YOUR ASSIGNMENT: Give the data again in full, with every character unchanged.

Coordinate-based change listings
┌──
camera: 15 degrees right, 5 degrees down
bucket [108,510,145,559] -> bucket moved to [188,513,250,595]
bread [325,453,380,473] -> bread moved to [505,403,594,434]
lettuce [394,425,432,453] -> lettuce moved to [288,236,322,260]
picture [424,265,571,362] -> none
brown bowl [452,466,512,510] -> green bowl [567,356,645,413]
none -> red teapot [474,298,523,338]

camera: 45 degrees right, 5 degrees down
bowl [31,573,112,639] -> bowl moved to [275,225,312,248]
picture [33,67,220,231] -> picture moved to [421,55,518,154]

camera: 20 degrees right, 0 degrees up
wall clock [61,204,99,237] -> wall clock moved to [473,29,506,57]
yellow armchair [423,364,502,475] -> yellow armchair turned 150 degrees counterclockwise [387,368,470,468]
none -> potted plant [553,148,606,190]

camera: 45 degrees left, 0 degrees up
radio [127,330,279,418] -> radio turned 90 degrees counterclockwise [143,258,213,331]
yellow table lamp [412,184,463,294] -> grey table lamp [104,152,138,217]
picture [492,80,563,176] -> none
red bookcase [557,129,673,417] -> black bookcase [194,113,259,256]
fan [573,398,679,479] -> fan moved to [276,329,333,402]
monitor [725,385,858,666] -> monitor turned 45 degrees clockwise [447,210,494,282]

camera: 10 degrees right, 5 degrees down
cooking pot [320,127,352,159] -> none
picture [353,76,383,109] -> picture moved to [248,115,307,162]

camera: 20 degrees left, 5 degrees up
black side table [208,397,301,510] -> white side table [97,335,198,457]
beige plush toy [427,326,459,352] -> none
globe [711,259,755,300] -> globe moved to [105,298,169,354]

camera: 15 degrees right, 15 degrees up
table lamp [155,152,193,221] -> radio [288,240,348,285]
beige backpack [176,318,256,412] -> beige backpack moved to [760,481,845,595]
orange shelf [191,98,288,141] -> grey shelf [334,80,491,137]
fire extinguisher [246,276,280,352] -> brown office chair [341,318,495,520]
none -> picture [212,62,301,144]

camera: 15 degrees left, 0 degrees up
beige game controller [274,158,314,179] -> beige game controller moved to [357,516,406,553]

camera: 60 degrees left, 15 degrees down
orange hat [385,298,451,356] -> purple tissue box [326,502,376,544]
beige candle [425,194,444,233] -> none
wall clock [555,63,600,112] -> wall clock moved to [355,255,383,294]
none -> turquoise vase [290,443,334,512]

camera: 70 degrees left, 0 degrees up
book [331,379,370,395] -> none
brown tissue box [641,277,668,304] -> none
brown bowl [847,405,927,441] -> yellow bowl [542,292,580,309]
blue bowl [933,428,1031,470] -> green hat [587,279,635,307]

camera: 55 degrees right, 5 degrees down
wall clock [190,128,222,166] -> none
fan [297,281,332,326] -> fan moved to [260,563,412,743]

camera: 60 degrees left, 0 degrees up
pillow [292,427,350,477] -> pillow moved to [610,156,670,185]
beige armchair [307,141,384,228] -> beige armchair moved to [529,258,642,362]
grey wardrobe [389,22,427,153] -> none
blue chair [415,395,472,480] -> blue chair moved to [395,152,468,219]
└──
PROBLEM SOLUTION:
camera: 15 degrees right, 5 degrees down
bucket [108,510,145,559] -> bucket moved to [188,513,250,595]
bread [325,453,380,473] -> bread moved to [505,403,594,434]
lettuce [394,425,432,453] -> lettuce moved to [288,236,322,260]
picture [424,265,571,362] -> none
brown bowl [452,466,512,510] -> green bowl [567,356,645,413]
none -> red teapot [474,298,523,338]

camera: 45 degrees right, 5 degrees down
bowl [31,573,112,639] -> bowl moved to [275,225,312,248]
picture [33,67,220,231] -> picture moved to [421,55,518,154]

camera: 20 degrees right, 0 degrees up
wall clock [61,204,99,237] -> wall clock moved to [473,29,506,57]
yellow armchair [423,364,502,475] -> yellow armchair turned 150 degrees counterclockwise [387,368,470,468]
none -> potted plant [553,148,606,190]

camera: 45 degrees left, 0 degrees up
radio [127,330,279,418] -> radio turned 90 degrees counterclockwise [143,258,213,331]
yellow table lamp [412,184,463,294] -> grey table lamp [104,152,138,217]
picture [492,80,563,176] -> none
red bookcase [557,129,673,417] -> black bookcase [194,113,259,256]
fan [573,398,679,479] -> fan moved to [276,329,333,402]
monitor [725,385,858,666] -> monitor turned 45 degrees clockwise [447,210,494,282]

camera: 10 degrees right, 5 degrees down
cooking pot [320,127,352,159] -> none
picture [353,76,383,109] -> picture moved to [248,115,307,162]

camera: 20 degrees left, 5 degrees up
black side table [208,397,301,510] -> white side table [97,335,198,457]
beige plush toy [427,326,459,352] -> none
globe [711,259,755,300] -> globe moved to [105,298,169,354]

camera: 15 degrees right, 15 degrees up
table lamp [155,152,193,221] -> radio [288,240,348,285]
beige backpack [176,318,256,412] -> beige backpack moved to [760,481,845,595]
orange shelf [191,98,288,141] -> grey shelf [334,80,491,137]
fire extinguisher [246,276,280,352] -> brown office chair [341,318,495,520]
none -> picture [212,62,301,144]

camera: 15 degrees left, 0 degrees up
beige game controller [274,158,314,179] -> beige game controller moved to [357,516,406,553]

camera: 60 degrees left, 15 degrees down
orange hat [385,298,451,356] -> purple tissue box [326,502,376,544]
beige candle [425,194,444,233] -> none
wall clock [555,63,600,112] -> wall clock moved to [355,255,383,294]
none -> turquoise vase [290,443,334,512]

camera: 70 degrees left, 0 degrees up
book [331,379,370,395] -> none
brown tissue box [641,277,668,304] -> none
brown bowl [847,405,927,441] -> yellow bowl [542,292,580,309]
blue bowl [933,428,1031,470] -> green hat [587,279,635,307]

camera: 55 degrees right, 5 degrees down
wall clock [190,128,222,166] -> none
fan [297,281,332,326] -> fan moved to [260,563,412,743]

camera: 60 degrees left, 0 degrees up
pillow [292,427,350,477] -> pillow moved to [610,156,670,185]
beige armchair [307,141,384,228] -> beige armchair moved to [529,258,642,362]
grey wardrobe [389,22,427,153] -> none
blue chair [415,395,472,480] -> blue chair moved to [395,152,468,219]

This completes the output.